— YOUR ASSIGNMENT —
Return, from the data below, each line that contains the word "elbow".

Joint position lists:
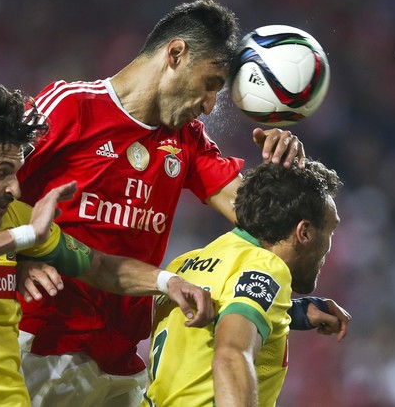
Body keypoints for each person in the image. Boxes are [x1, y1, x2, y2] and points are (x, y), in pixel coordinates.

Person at [16, 0, 350, 406]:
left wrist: (282, 168)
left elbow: (264, 223)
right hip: (45, 344)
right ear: (176, 54)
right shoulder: (69, 107)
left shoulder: (186, 141)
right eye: (210, 83)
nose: (211, 105)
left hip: (120, 361)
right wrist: (13, 258)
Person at [0, 84, 214, 406]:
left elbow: (101, 267)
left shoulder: (15, 217)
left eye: (15, 172)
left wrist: (169, 282)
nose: (14, 188)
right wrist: (23, 240)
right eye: (1, 173)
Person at [144, 159, 347, 406]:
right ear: (304, 232)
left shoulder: (183, 265)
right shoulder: (268, 267)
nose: (329, 245)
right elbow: (230, 355)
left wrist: (292, 312)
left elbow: (218, 317)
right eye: (330, 230)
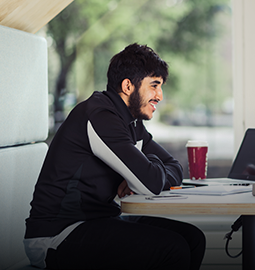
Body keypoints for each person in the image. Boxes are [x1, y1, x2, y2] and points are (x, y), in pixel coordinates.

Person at [24, 43, 206, 270]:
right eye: (154, 85)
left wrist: (139, 172)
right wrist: (140, 172)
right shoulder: (99, 115)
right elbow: (150, 184)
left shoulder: (131, 122)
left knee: (192, 238)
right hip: (58, 233)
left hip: (100, 220)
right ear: (128, 85)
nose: (159, 95)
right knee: (172, 247)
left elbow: (174, 168)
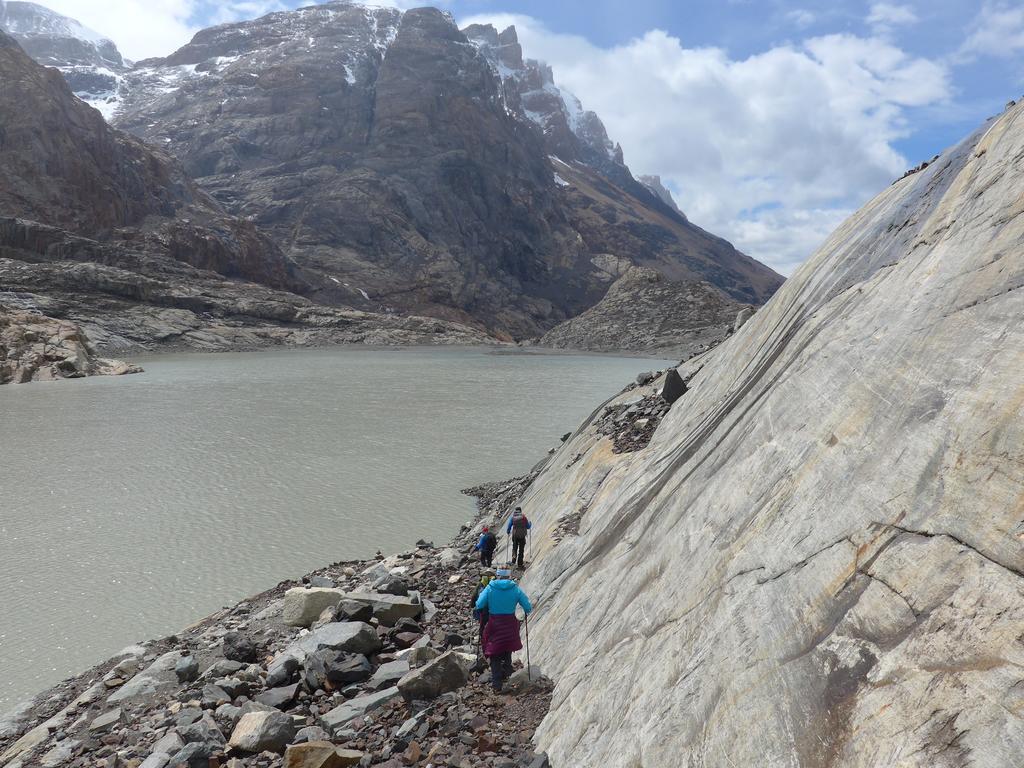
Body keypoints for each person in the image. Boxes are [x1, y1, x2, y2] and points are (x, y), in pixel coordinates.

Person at [475, 567, 532, 693]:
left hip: (495, 623)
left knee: (494, 652)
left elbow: (479, 604)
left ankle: (497, 685)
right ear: (509, 576)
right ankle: (508, 674)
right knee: (507, 647)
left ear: (498, 576)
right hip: (510, 623)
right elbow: (528, 606)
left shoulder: (490, 588)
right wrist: (526, 611)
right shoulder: (515, 589)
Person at [470, 568, 495, 642]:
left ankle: (482, 637)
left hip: (482, 608)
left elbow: (474, 595)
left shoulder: (481, 584)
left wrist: (472, 605)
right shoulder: (494, 583)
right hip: (493, 608)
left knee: (482, 623)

— ANSWER TO THIS TASK —
left elbow: (264, 223)
left elbow: (101, 267)
right elbow: (230, 355)
left elbow: (218, 317)
right elbow: (150, 184)
left elbow: (174, 168)
left elbow: (479, 604)
right elbow: (528, 606)
left elbow: (474, 595)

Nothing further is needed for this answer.